Entries taken from a collection
>>>>>
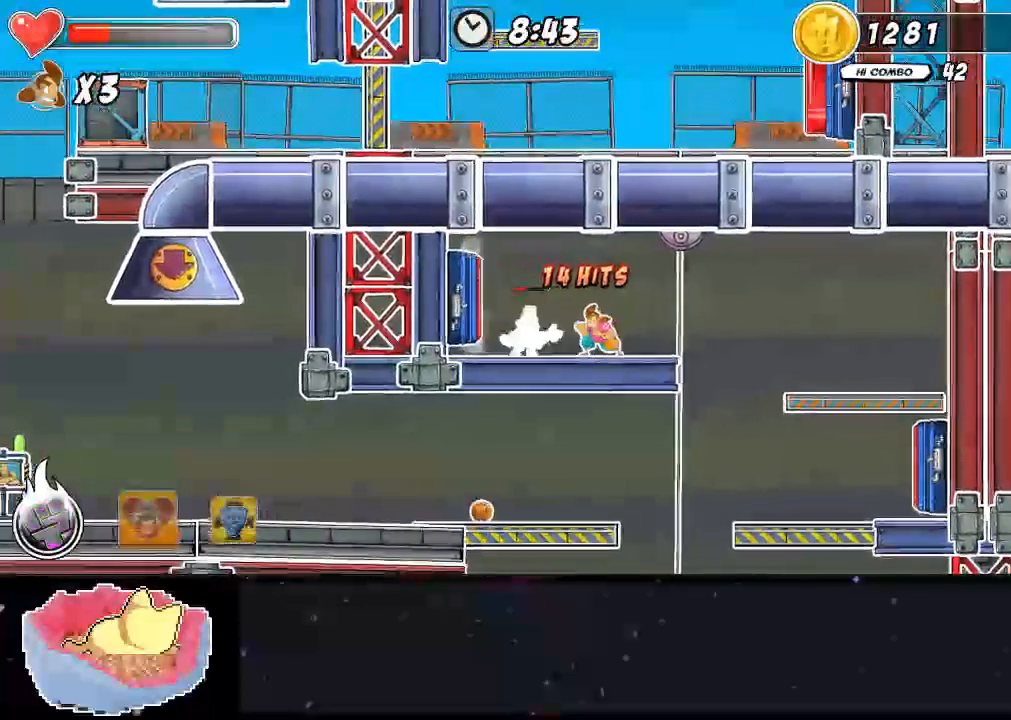
{"buttons": ["X"], "left_stick": "center", "right_stick": "center", "events": [[267, "X", "up"], [333, "X", "down"]]}
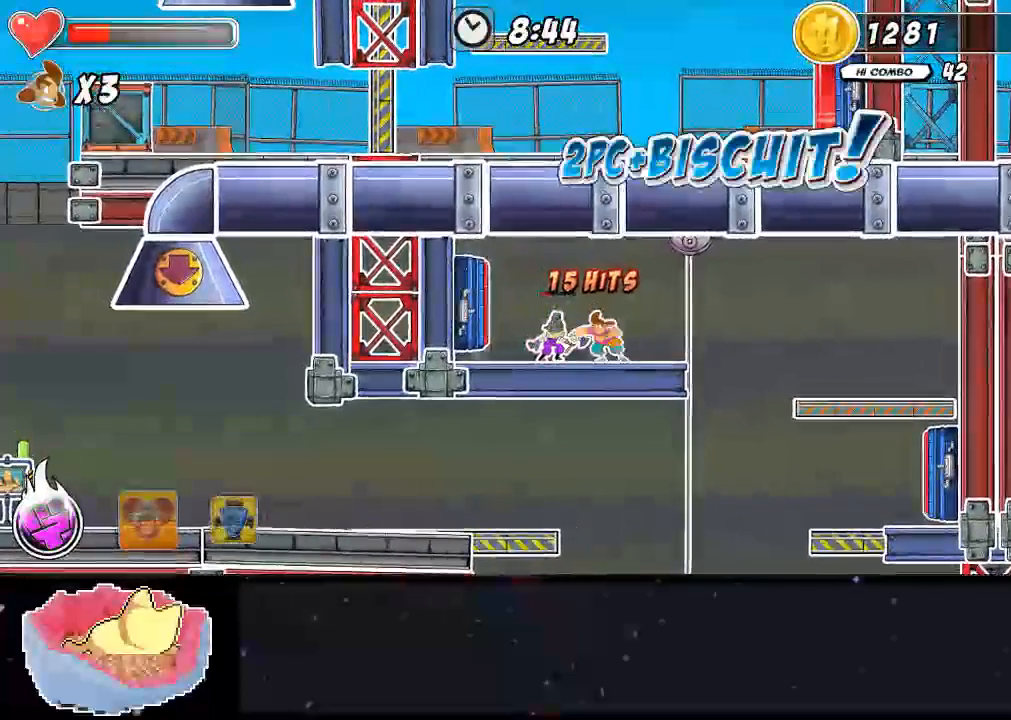
{"buttons": ["DPAD_UP"], "left_stick": "center", "right_stick": "center", "events": [[200, "X", "up"], [300, "Y", "down"], [367, "Y", "up"], [433, "DPAD_UP", "down"]]}
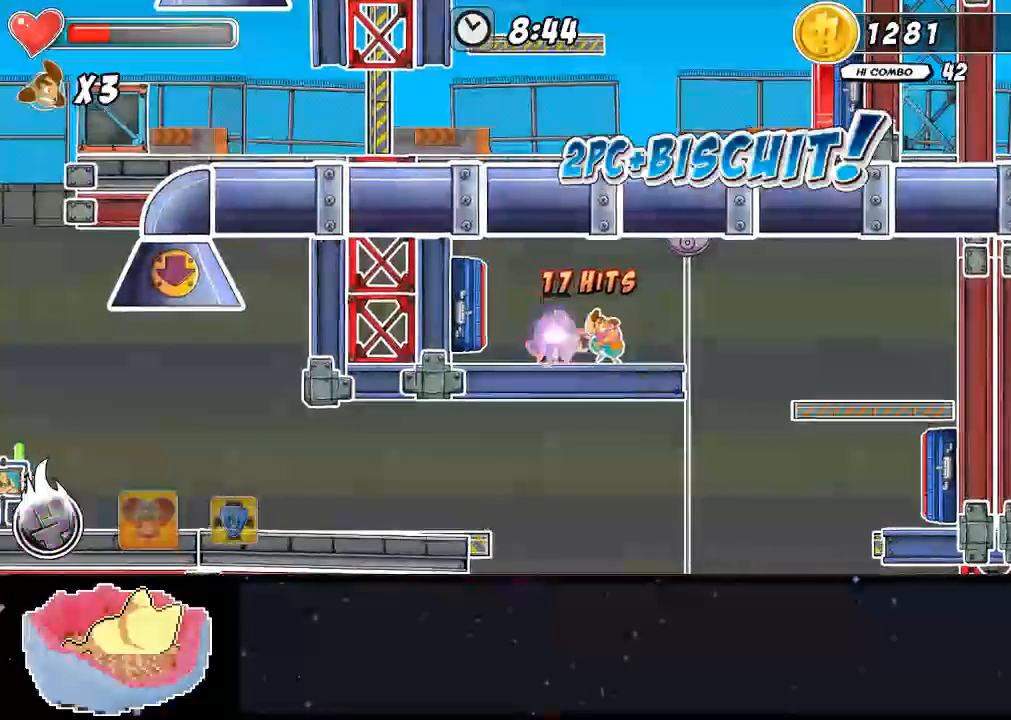
{"buttons": ["Y", "DPAD_UP"], "left_stick": "center", "right_stick": "center"}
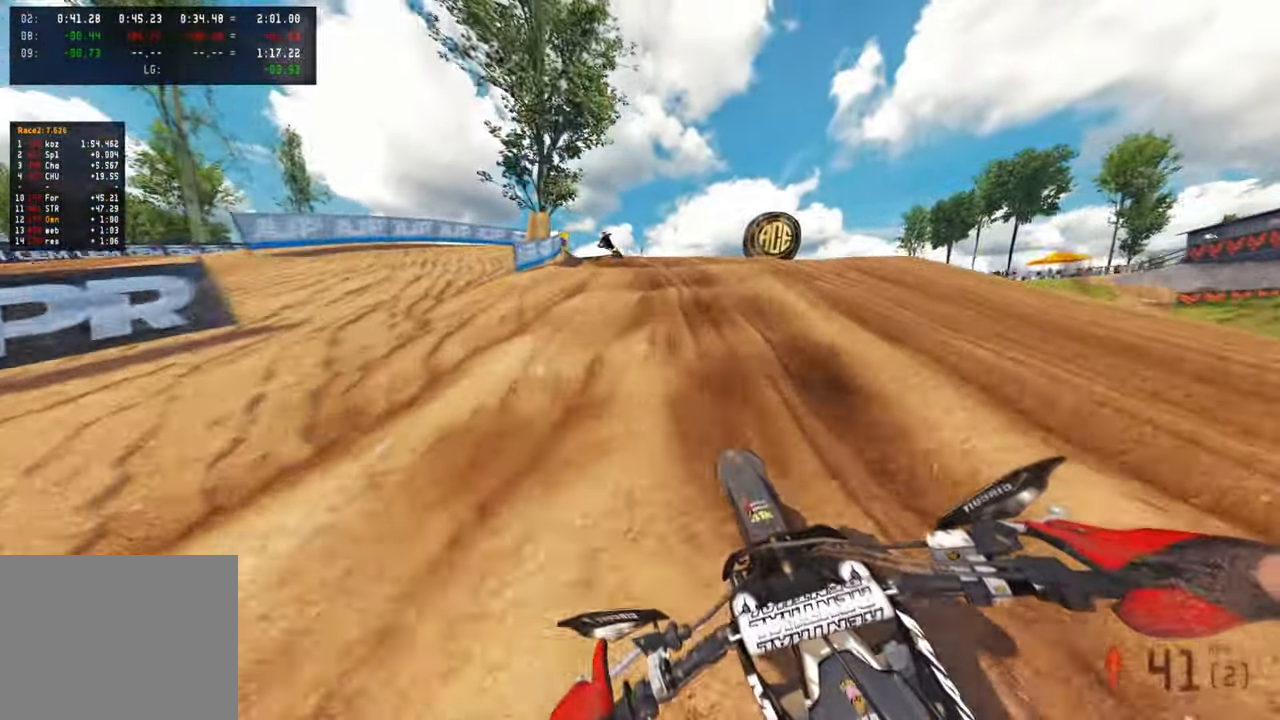
Gameplay with a controller (PlayStation layout); each line is a JSON object with the inputs held at the frame after it. "events" lists button and stick changes between this image and that frame as [ms after this image, input, new state], when the widget could be followed in between.
{"buttons": ["R1", "R2"], "left_stick": "up", "right_stick": "center", "events": [[17, "L1", "up"], [417, "R2", "down"], [483, "R1", "down"]]}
<<<<<
- WHAT TO WORK ON
All lines from the one with "Gameplay with a" through the final line above are to be quoted exactly; quote no other line.

- SOLUTION TO THE PROBLEM
Gameplay with a controller (PlayStation layout); each line is a JSON object with the inputs held at the frame after it. "events" lists button and stick changes between this image and that frame as [ms after this image, input, new state], when the widget could be followed in between.
{"buttons": ["R1", "R2"], "left_stick": "up", "right_stick": "center", "events": [[17, "L1", "up"], [417, "R2", "down"], [483, "R1", "down"]]}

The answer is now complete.